▸ **What this task involves**: Some lines in the entries contain the word "Courtyard". Copy all of them.

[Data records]

§

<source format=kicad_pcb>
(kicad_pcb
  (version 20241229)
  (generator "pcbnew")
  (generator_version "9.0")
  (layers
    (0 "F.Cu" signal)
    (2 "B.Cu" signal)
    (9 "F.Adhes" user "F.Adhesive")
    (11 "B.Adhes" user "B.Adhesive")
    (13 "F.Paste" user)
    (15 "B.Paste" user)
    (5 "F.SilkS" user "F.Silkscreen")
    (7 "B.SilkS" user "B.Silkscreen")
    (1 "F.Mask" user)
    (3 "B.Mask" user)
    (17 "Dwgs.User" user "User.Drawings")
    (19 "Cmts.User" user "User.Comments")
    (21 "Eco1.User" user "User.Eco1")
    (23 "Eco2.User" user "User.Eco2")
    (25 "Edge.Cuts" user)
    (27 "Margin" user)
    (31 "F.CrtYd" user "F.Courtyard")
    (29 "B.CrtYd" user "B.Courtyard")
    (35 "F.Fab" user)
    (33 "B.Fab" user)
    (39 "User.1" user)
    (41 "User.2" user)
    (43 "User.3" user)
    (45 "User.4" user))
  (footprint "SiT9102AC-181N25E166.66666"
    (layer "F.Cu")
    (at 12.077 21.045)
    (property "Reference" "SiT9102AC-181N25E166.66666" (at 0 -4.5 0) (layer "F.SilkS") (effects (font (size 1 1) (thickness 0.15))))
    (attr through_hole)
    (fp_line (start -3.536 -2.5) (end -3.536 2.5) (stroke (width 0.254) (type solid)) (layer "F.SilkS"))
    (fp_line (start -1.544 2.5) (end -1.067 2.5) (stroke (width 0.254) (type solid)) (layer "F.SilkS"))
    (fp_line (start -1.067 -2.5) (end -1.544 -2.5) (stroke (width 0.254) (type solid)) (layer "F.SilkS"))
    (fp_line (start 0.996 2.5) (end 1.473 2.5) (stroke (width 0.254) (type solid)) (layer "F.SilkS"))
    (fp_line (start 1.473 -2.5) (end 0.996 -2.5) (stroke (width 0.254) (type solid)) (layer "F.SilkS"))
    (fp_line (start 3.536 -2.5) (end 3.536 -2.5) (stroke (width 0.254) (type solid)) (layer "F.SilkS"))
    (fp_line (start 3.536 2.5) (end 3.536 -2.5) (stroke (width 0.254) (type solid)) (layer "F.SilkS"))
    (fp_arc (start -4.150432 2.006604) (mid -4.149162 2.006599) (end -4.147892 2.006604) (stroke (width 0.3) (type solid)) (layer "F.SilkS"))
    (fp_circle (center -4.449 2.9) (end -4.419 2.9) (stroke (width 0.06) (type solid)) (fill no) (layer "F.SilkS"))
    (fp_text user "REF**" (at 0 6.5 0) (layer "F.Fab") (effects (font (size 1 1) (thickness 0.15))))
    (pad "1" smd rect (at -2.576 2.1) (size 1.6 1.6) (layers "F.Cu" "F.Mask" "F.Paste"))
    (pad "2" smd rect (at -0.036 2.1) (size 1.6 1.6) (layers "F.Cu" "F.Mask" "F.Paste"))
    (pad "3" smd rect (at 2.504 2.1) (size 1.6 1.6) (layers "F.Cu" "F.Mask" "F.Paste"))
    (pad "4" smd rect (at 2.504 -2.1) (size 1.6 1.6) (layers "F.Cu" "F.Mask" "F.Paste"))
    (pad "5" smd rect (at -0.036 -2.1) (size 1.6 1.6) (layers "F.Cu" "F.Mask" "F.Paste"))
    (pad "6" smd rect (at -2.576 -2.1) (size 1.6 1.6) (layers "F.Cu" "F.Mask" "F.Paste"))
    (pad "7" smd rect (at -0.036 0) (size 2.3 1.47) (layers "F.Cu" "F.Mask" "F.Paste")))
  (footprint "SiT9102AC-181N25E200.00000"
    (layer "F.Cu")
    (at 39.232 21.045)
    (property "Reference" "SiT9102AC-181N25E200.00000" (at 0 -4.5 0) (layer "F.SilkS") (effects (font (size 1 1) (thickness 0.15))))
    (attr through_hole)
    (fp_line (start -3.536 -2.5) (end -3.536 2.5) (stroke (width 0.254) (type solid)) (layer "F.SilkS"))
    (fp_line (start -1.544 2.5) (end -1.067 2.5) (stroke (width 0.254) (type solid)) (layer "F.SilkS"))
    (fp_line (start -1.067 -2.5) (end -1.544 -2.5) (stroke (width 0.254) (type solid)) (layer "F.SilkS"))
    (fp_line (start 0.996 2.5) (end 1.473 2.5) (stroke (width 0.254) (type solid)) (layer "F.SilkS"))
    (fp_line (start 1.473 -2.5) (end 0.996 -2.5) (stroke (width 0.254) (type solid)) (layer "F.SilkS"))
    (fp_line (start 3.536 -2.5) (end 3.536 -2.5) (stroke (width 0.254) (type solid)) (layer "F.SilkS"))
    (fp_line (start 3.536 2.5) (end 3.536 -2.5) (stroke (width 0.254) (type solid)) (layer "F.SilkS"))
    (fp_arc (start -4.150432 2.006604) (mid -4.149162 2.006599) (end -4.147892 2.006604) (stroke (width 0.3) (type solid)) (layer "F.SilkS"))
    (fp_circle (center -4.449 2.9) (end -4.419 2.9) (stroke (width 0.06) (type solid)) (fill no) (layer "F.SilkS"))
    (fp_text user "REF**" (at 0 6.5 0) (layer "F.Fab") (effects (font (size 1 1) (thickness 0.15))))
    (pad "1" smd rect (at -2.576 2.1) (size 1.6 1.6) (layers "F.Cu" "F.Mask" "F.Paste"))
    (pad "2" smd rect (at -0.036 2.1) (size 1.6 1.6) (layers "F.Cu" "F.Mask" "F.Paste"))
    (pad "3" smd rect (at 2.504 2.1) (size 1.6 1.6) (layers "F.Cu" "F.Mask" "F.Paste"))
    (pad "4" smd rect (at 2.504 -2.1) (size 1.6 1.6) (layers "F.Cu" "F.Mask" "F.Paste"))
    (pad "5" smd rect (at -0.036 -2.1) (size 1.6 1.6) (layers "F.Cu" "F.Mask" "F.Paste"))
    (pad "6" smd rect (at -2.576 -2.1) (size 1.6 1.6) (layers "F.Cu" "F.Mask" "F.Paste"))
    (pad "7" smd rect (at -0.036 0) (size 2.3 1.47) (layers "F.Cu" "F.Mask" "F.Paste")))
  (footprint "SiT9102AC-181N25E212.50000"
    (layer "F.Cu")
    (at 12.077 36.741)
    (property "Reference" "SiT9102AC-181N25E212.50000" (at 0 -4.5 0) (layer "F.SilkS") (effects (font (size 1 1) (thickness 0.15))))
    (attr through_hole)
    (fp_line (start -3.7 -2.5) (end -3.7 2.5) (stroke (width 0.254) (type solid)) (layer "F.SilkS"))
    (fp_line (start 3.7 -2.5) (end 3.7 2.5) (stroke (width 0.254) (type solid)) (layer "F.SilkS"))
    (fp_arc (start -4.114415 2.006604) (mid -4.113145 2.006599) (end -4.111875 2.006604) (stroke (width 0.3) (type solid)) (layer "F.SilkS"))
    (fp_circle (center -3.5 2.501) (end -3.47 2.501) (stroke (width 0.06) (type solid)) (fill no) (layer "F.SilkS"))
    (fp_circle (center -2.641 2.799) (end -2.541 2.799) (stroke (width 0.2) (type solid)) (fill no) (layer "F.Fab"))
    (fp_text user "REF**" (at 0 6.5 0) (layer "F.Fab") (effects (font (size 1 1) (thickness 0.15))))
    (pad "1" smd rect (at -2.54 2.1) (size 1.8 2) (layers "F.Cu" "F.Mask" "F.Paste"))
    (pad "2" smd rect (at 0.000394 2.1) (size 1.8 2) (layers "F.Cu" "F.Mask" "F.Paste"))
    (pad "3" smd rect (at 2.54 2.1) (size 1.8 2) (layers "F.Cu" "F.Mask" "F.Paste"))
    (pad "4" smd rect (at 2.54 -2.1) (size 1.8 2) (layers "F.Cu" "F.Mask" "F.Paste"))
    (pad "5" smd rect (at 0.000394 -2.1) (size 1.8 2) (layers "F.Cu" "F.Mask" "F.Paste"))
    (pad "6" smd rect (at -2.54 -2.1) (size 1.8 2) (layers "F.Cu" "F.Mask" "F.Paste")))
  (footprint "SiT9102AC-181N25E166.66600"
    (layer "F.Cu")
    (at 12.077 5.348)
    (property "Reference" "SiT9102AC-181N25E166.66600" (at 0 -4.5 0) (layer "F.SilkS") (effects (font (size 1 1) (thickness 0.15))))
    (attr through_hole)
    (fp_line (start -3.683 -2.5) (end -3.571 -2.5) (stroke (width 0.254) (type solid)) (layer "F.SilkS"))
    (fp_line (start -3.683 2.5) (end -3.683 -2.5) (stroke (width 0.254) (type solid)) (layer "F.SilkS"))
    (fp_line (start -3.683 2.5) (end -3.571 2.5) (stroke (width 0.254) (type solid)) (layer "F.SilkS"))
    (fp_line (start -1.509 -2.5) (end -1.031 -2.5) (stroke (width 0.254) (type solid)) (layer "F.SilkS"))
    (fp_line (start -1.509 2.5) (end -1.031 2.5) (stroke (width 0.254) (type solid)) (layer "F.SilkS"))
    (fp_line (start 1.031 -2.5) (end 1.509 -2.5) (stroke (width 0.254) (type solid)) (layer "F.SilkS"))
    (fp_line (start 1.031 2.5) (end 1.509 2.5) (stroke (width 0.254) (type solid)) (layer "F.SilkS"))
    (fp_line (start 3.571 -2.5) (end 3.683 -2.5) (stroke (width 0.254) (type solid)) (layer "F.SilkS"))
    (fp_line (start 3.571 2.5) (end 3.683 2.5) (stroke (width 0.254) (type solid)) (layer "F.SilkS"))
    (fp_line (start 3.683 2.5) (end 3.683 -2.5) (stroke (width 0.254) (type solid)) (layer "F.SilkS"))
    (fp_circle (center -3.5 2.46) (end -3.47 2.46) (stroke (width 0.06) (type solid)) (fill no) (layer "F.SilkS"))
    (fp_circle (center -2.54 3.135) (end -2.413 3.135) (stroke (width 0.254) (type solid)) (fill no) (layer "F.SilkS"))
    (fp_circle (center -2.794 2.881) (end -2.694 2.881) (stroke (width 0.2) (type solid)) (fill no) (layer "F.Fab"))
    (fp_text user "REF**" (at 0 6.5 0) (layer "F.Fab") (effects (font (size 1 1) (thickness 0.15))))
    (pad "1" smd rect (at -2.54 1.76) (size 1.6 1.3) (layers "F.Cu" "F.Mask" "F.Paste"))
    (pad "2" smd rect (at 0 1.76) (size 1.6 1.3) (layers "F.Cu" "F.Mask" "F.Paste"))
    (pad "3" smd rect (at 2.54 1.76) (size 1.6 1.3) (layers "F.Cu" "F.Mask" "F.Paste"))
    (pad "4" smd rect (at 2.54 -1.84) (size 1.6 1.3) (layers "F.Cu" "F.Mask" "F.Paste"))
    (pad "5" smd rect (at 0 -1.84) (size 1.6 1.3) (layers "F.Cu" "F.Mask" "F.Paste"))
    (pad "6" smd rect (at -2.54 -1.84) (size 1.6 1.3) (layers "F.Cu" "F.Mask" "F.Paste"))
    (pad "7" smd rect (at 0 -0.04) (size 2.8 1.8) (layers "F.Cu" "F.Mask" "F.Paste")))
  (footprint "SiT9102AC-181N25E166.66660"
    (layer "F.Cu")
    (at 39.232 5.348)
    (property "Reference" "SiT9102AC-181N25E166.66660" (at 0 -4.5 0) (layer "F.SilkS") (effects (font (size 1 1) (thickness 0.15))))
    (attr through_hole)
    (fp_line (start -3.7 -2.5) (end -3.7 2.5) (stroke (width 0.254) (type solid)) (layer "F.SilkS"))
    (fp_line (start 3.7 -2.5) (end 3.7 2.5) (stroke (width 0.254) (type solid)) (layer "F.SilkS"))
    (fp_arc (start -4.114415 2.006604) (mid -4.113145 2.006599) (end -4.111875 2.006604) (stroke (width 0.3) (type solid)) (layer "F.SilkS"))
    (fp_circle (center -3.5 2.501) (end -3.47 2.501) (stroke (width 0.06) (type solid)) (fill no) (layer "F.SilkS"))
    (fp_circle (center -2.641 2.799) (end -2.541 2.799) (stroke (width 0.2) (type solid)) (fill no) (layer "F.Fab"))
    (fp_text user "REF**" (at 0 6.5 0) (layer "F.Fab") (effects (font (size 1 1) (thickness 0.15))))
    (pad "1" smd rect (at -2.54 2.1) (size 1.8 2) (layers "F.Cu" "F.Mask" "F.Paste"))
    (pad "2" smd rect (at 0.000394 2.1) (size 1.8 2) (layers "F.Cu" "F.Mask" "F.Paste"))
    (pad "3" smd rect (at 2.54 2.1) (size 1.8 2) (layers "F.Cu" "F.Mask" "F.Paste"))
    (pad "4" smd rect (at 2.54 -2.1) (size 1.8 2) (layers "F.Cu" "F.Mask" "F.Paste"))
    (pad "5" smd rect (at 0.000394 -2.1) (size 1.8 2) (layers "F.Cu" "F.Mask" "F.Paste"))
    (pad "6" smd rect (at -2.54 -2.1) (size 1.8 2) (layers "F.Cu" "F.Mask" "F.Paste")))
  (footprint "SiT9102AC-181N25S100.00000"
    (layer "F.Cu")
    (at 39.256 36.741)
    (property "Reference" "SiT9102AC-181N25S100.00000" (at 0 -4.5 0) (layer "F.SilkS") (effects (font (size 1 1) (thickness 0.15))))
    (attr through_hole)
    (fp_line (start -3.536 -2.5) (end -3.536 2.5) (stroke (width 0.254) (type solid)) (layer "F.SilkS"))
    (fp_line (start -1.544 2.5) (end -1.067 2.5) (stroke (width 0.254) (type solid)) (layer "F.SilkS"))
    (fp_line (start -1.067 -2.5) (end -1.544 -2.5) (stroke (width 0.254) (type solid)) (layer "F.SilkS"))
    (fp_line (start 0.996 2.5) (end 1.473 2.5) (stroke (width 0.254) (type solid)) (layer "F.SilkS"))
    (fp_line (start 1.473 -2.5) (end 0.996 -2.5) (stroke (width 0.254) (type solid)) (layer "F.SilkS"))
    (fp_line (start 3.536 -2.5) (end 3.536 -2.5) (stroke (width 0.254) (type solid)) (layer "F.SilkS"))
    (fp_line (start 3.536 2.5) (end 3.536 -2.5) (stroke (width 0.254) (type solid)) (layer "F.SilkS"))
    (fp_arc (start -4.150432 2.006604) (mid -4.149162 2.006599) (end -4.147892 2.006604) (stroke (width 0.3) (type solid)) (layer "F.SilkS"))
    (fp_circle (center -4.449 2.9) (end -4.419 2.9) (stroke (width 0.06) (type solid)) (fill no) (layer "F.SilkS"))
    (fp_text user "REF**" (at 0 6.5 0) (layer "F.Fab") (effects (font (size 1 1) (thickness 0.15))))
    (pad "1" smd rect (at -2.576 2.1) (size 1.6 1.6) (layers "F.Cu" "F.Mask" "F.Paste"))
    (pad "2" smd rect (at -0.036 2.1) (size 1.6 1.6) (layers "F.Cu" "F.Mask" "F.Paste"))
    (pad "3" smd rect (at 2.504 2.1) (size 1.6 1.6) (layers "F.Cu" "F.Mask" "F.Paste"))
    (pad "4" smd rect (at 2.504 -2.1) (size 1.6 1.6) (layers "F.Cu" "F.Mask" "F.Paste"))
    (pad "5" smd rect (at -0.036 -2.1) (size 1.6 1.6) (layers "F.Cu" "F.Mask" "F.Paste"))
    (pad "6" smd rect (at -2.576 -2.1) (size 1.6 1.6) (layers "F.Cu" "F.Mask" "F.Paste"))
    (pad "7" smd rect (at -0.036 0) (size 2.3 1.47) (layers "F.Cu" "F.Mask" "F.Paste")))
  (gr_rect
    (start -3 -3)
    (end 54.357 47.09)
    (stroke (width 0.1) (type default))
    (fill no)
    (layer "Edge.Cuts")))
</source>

§

▸ **Written answer**:
    (31 "F.CrtYd" user "F.Courtyard")
    (29 "B.CrtYd" user "B.Courtyard")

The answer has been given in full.